Nashville is down only 1-0 after 20 minutes during a recent home game against St. Louis, but general manager David Poile is already nervous. Given the Predators tenuous start to the season, that feeling is understandable.
"We haven't got off to the start that we hoped we would," Poile said in a recent interview. "It's early, but we need to start playing at a higher level and start getting more wins."
The only GM in team history has seen more of what he was looking for of late: Nashville came back to beat the Blues that night and has now rolled off three straight wins while picking up points in six consecutive games (4-0-2).
Poile was expecting something like that in the season's opening month.
The 66-year-old dramatically reshaped the franchise last off-season, sending long-time captain Shea Weber to Montreal for P.K. Subban, his more excitable counterpart on the back-end. The addition of Subban along with continued progression from emerging talents like 22-year-old Filip Forsberg and 24-year-old Ryan Johansen, was supposed to catapult the Predators into the Western Conference elite.
Only it didn't happen in October.
The Preds started the year with losses in six of their first eight games (2-5-1), failing to score back-to-back victories until just last week. Poile didn't think the group was meshing very well on the ice and perhaps off it as well. He believed a new leadership dynamic was still being established following the exit of not only Weber, the team's captain since 2010, but fellow veteran leaders Paul Gaustad, Barret Jackman and Eric Nystrom.
Subban, too, is still finding his place in Music City. It's been a nice start for the 27-year-old, if not a home run just yet.
"I think he's been very good," Poile said. "I also think on the leadership role, he's just fitting into his new team. But I certainly expect that as time goes on his impact on the team, both on the ice and off the ice, will be even greater."
On pace for 18 goals and 47 points while averaging almost 25 minutes per-game, the Toronto area native has been fairly solid on the puck possession side (about 49 per cent) and the Preds have outchanced their opponents reliably when he's been on the ice. He's an entirely different type of defenceman than Weber though (more prone to making things happen) and the club has had to adjust their construction with him in the mix.
Poile wondered if the shuffling was partly to blame for the sluggish start.
The Preds have also mixed things around up front, still trying to find a reliable mix with their top scorers mostly scuffling.
Forsberg, who had a career-high 33 goals and 64 points last year, didn't score his first goal of the season until Saturday night (though he does have 10 assists) and Johansen, Nashville's return in the Seth Jones trade, has just one goal all season and only seven points. James Neal, a 31-goal-scorer last year, has surged recently (goals in four straight) after scoring only once in the first 10 games.
"We can't play at a playoff-rate without our big offensive players producing at a significant rate," Poile said.

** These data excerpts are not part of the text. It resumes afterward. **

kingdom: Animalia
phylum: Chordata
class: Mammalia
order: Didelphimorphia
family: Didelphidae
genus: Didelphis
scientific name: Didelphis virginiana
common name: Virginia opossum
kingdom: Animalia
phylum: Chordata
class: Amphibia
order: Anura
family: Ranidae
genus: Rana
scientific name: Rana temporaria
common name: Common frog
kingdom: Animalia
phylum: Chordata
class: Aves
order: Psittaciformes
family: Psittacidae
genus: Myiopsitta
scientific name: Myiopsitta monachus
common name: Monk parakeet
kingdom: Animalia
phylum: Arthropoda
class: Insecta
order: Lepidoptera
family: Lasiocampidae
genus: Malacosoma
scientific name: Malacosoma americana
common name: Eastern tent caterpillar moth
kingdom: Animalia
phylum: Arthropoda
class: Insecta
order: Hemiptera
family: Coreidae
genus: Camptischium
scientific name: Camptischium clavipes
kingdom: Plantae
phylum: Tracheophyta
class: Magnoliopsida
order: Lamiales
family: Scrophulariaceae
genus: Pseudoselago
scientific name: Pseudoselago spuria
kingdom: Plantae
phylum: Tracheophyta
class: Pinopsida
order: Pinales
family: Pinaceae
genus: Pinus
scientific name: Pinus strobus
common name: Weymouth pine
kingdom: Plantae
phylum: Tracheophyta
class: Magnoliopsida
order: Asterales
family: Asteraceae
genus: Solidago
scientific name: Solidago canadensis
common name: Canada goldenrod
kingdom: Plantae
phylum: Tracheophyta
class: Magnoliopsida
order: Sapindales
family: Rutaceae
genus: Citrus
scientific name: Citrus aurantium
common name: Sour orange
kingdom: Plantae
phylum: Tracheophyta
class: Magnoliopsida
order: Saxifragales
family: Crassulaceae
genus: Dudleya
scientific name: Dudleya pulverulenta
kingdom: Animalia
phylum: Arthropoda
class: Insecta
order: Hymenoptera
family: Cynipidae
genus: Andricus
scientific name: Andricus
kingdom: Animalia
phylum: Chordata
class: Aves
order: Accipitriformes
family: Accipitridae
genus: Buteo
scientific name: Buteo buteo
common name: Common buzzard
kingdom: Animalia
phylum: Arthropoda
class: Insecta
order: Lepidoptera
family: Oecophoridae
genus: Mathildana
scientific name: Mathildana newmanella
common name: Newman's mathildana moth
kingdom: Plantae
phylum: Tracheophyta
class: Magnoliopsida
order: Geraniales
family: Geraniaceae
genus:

Nashville has to be most encouraged by the early play of Pekka Rinne, the Finn starring with a .930 save percentage after a below-average campaign last year. The club's power play is also hovering near the top of the league and once droopy puck possession numbers are trending upward.
It took some time, but the Preds seem to be finding their way.
"You make changes in the off-season (and) everybody has certain levels of expectations, but nobody really knows (how it will turn out) until you drop the puck and you start playing the games," Poile said. "For sure, to me we've been inconsistent and on an individual basis I think there's individuals that can produce more than they've produced to this point.
"Hopefully that'll happen sooner than later."